The Uninvited, a hit supernatural mystery film from 1944, never gets around to explaining its title. Sure, it has a pair of obvious candidates in the form of the two ghosts that haunt Windward House, a stunning Victorian home perched cliffside on one of Cornwall’s more forbidding, yet gorgeous, stretches of coast. (Actually Northern California, but cinematographer Charles Lang, who earned an Oscar nomination for his work here, makes the cliffs look almost otherworldly in the film’s opening shots.) But the title could almost as easily be hung on the film’s heroes, Roderick and Pamela Fitzgerald, a brother-and-sister team (played by Ray Milland and Ruth Hussey, respectively) who fall in love with the house and decide to buy it and bid London goodbye. They’re surprised when its owner, the aging Commander Beech (Donald Crisp), who lives nearby with his 20-year-old granddaughter Stella (Gail Russell), accepts an absurdly low offer. But even before the nearby Dr. Scott (Alan Napier) states he’s considered a newcomer because he’s only lived there a decade or so, they realize they’ll forever be outsiders both to Cornwall and in their own home, a house filled with stories that refuse to end. They can stay in the house, but no one asked them to come.

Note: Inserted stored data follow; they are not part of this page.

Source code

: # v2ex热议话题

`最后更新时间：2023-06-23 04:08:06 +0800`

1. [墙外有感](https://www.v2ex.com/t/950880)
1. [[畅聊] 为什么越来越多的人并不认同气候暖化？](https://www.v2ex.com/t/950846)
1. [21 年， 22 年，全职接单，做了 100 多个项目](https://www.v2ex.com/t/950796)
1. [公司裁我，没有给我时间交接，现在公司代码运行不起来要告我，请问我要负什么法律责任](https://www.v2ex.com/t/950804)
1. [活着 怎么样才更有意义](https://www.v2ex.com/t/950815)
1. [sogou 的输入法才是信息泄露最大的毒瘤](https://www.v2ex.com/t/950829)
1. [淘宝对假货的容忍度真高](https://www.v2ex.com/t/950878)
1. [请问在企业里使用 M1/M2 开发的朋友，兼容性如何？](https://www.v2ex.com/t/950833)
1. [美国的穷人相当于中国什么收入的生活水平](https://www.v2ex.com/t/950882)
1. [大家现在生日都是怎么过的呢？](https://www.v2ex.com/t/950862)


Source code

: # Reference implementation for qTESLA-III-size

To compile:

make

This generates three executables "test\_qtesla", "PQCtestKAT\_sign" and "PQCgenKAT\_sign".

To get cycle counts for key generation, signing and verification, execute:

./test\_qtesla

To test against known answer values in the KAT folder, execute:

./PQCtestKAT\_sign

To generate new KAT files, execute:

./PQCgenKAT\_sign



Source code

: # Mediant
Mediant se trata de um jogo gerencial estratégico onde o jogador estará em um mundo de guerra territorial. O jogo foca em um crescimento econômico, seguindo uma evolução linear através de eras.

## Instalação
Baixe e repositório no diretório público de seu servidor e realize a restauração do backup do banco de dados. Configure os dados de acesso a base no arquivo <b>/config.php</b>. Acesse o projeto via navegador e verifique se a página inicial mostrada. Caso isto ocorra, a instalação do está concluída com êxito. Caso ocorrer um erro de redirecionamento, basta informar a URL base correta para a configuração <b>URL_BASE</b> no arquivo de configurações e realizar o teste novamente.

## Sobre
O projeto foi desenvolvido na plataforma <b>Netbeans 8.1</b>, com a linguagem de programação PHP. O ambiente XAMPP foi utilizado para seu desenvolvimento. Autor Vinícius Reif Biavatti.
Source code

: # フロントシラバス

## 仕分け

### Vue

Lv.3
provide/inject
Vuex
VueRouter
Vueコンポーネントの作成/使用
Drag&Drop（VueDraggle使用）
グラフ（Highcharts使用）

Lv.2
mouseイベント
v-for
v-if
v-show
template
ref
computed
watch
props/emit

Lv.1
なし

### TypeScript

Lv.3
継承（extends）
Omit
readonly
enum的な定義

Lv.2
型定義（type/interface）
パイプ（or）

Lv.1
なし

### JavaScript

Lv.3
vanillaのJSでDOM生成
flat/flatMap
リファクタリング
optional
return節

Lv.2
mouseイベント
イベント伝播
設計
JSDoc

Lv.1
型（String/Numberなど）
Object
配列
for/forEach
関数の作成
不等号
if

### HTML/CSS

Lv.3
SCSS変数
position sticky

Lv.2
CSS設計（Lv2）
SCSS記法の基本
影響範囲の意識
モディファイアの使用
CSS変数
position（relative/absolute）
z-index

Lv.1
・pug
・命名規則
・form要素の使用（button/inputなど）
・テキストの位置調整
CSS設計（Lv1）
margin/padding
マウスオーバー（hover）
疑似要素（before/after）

The past remains an uninvited visitor in the film, too. Then a fresh-faced young performer plucked from obscurity, Russell invests Stella with a sense of innocence. But she’s continually drawn to Windward House, and she tells Pamela and Roderick, who quickly takes a romantic interest in her, about her memories of living in the house as a toddler. She has stories about her artist father, his Spanish lover, and the mother that lover might have sent over the cliff one night—a cliff Stella is drawn to by unseen forces that almost seem to be pushing her to take the leap herself. She isn’t alone in sensing odd presences, either. Family pets either run away or refuse to climb Windward’s stairs, flowers wither inexplicably, a sun-drenched room refuses to get warm, and then there’s that strange sobbing that fills the night.
The Uninvited was, as director Michael Almereyda notes on one of this disc’s bonus features, one of the first films to treat the supernatural seriously, and to play ghosts and hauntings as something other than fodder for comedy. Though it’s the feature debut of director Lewis Allen—at the time, a Broadway veteran headed for a long career in film and television—it’s shot with confidence, skill, and a rare feel for atmosphere. The plot takes on one convolution after another, eventually bringing in Cornelia Otis Skinner as a nurse turned quack mental-health expert fixated on Stella’s mother. But the film smartly puts the emphasis on other elements, and the odd ways they might be combined.
Fancying themselves modern sophisticates despite the warnings of their superstitious Irish housekeeper (Barbara Everest), Roderick and Pamela remain unfailingly, inappropriately chipper, standing in contrast to Windward House’s air of dread until even they have to take the quaint stories of ghosts and dark doings seriously. Allen brings particularly sharp direction to the film’s setpieces (including a seance conducted using an improvised Ouija-like setup), and to subtler moments of the supernatural nudging its way back into life on earth. In one, Roderick, a composer, plays a song he’s written for Stella, one that takes on sad, ominous undertones for reasons he can’t explain. Later, the Victor Young composition “Stella By Starlight” became a jazz and vocal standard performed by everyone from Miles Davis to Ray Charles, while the film’s influence can be seen in virtually every haunted-house movie that came after it. Some things make a deep impression, then refuse to fade away.
The booklet includes a fine essay from Self-Styled Siren’s Farran Smith Nehme, and a late-in-life interview with Allen, who seems pleased that the film has become a classic. The disc itself also has a pair of radio adaptations, both starring Milland, and a remarkable visual essay from Almereyda that contextualizes the film within the history of the supernatural and within the careers of Milland and the tragic Russell. It teases out how this ghost story illustrates the supernatural qualities of all movies, which capture the past, but keep it at an untouchable distance.